1. Deploy a trouble ticket system. And make sure that it meets these specifications:

  • Incredibly easy for staff to use. Web-based, linked from their desktop, with, ideally, three fields: Name, priority and problem. The software has to be able to grab additional information automatically, such as the time that the ticket was submitted, and, optimally, the user’s department, location and title, but the key point is that people won’t use the system if the system is too annoying to use.

  • Every update is automatically emailed to the user and the tech. This is critical. What an automated trouble ticket does best is to inform the customer that their issues are being addressed. Without this communication in place, what stands out in user’s minds are the tickets that haven’t been resolved. Confirmations of the fixes, sent as they occur, validate the high rate of responsiveness that most help desks maintain.

  • Be clear that the scope of the problem will influence the response time. Fixes that require spending or input from multiple parties are not slam dunks. This communication might warrant additional checkboxes on the submission form for “requires budget” or “requires additional approvals”, but formalizing this information helps the customer know that their issue hasn’t just been dropped by the tech.

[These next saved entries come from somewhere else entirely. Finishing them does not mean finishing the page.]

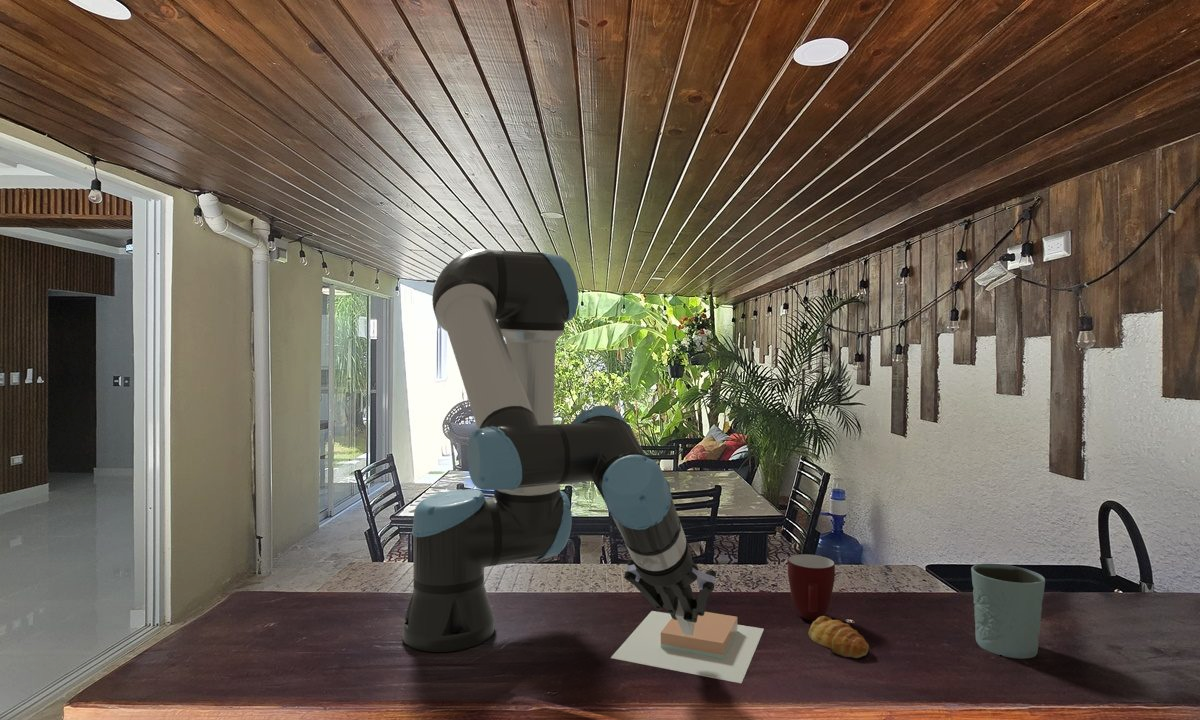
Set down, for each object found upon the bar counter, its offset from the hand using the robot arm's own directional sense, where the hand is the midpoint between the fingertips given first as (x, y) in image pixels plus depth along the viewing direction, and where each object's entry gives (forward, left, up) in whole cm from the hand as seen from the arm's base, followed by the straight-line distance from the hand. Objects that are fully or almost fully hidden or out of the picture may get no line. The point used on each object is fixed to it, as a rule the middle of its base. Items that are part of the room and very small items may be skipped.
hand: (689, 626), depth 102 cm
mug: (+16, +24, -6) cm, 30 cm away
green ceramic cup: (+46, +25, -6) cm, 53 cm away
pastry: (+21, +15, -6) cm, 26 cm away
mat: (-1, +5, -6) cm, 8 cm away
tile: (0, +2, -4) cm, 4 cm away
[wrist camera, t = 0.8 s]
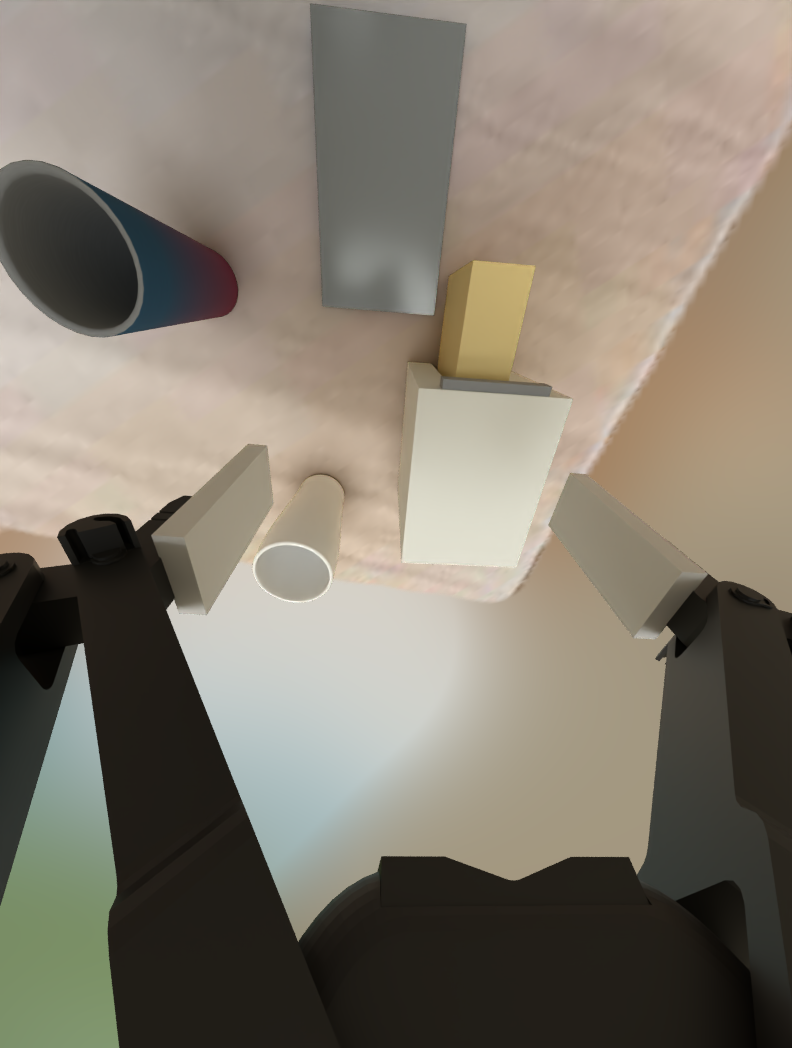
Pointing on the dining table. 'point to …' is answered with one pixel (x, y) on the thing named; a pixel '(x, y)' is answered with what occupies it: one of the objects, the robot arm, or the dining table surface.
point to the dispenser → (473, 465)
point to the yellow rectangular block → (483, 319)
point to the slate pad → (383, 154)
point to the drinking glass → (303, 543)
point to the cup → (103, 257)
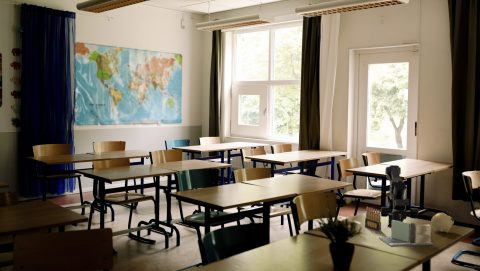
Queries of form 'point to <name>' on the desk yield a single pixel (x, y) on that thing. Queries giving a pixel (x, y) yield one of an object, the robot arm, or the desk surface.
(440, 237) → the desk surface
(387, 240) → the card
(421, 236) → the fixed fence panel
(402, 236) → the panel
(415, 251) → the desk surface
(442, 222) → the cream rounded piece
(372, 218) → the ammunition clip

  • Have a default technical staff view that puts open tickets on top. In environments where the telephone is the primary support funnel, things get forgotten, no matter how good and organized the tech is.

There’s more to it – good ticket systems feed into, and include links to additional support resources. And they don’t replace the telephone – IT has to be readily available. But there should be an understanding that users follow up phone calls with tickets. These are the key strategies that help the seemingly unmanageable stream of support calls fall in line.

2. Allow the support staff to breathe. There has to be an understanding, primarily understood by the support tech, but reinforced by his or her manager, teammates and staff, that only emergencies demand emergency response times. In fact, treating every call as an equally important, must be fixed immediately situation is a strategy for failure. Support Techs need to do effective triage, and put aside time to analyze and act proactively to solve user problems. If they deal with the same questions over and over, they have to write and publish the solutions. If the calls indicate a common problem that can be solved with a better application or an upgrade, they need to be able to step back and assess that. Smart managers will enforce this measured approach. At first, it will go against the grain of service-oriented staff, but it’s a must, because the measured response begets the more comprehensive solution to any problem.